Directions —
Count the lines in the records that contain the string "True", and give only the number.

Supplied data —
********

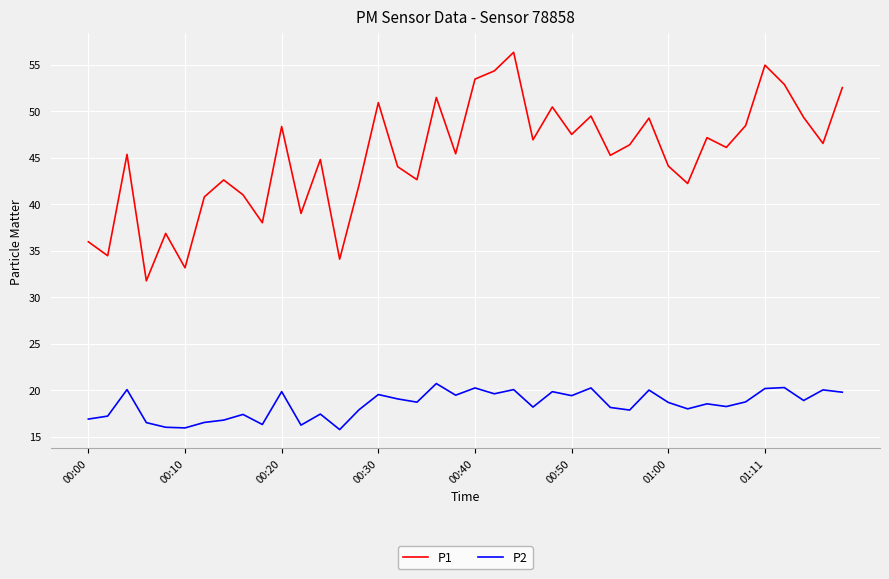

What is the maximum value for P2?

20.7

********

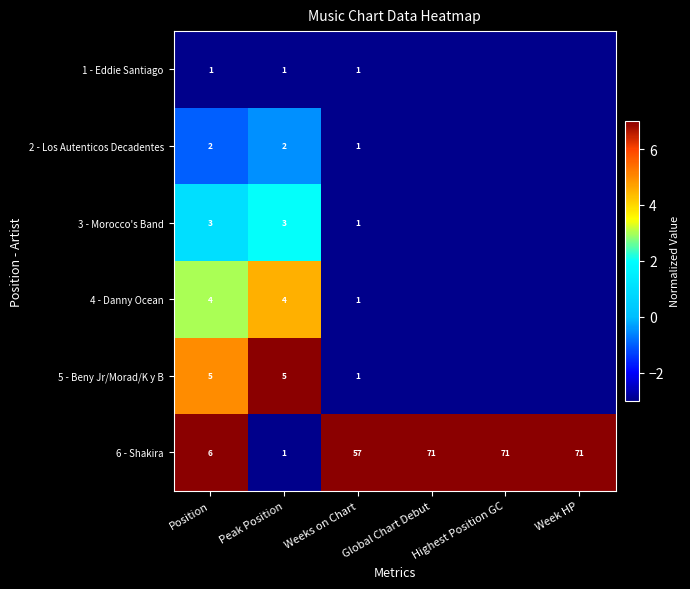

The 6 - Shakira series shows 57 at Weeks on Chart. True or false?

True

********

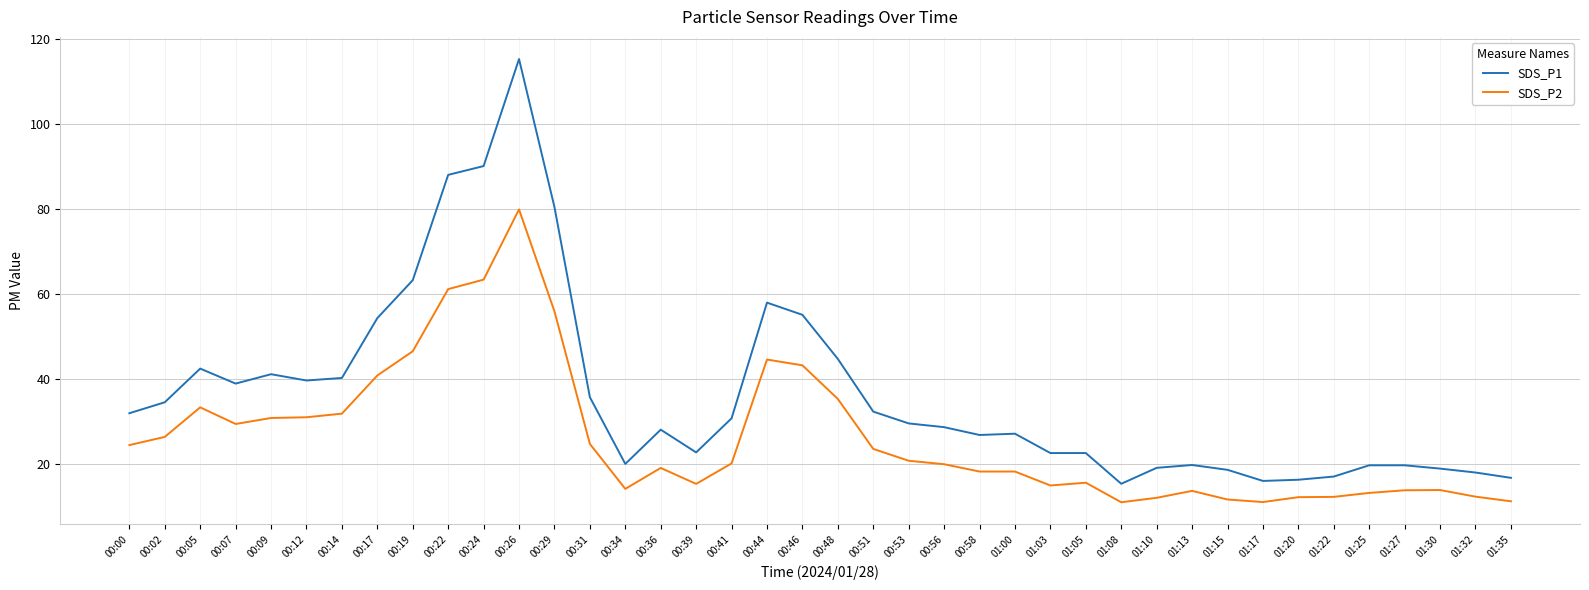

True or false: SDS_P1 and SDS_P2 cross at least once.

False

********

Completed task —
3